Data Preparation
Challenge
The client faced multiple challenges. First, they struggled with the management and scalability of their data, putting high-value AI use cases at risk. Inadequacies in data storage, preprocessing, and integration contributed to system stress and technical debt. Moreover, the lack of a coherent strategy for data architecture meant that their Chief Data Officers (CDOs) found it difficult to coordinate with IT leadership on optimizing compute and network costs
Solution
We focused on five key areas of their data architecture:
- Unstructured Data Stores: Implemented metadata tagging standards and mapped out all unstructured data sources to streamline data pipelines.
- Data Preprocessing: Standardized data handling techniques for both structured and unstructured data, which facilitated faster data retrieval and improved AI model training.

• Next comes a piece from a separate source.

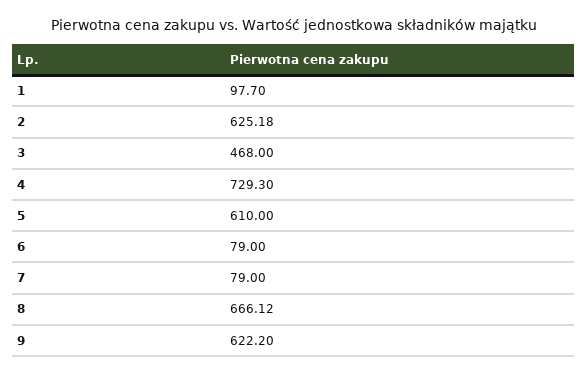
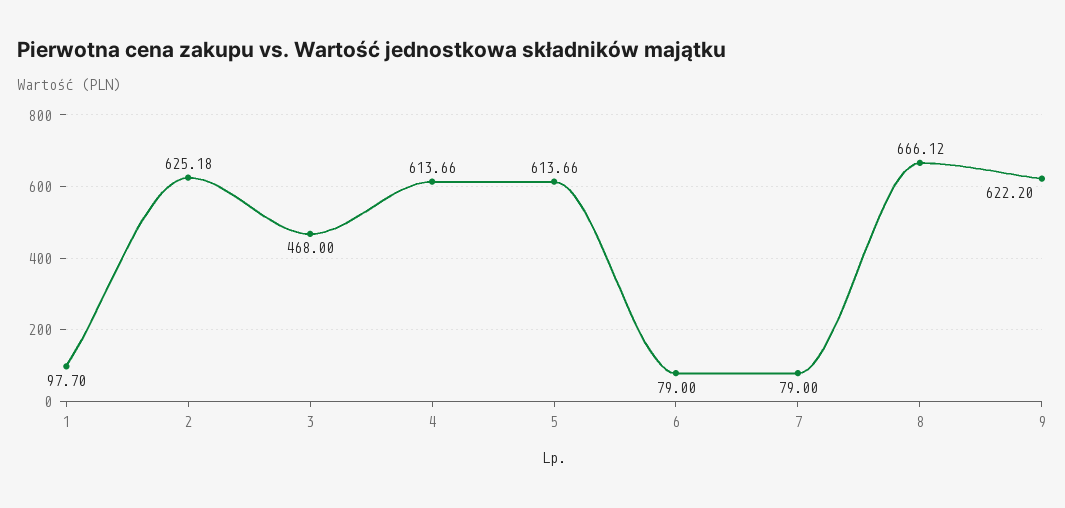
4: 729.3 -> 613.66
5: 610 -> 613.66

- Vector Databases: Utilized existing NoSQL databases to create embeddings, enabling generative AI models to access only the most relevant information.
- LLM Integrations: Provided a framework for seamless integration between Large Language Models (LLMs) and multiple data systems, using open-source solutions like LangChain.
- Prompt Engineering: Developed standards for structuring prompts that maximize the output quality from generative AI models, integrating knowledge graphs and data models for context.
Result
The client was able to not only manage but also effectively scale their data infrastructure, aligning it with high-value AI use cases. This led to a more streamlined, cost-effective system that significantly lowered technical debt and reduced compute costs. Most importantly, they unlocked the potential of generative AI, positioning themselves to capture a share of the estimated millions in economic benefits.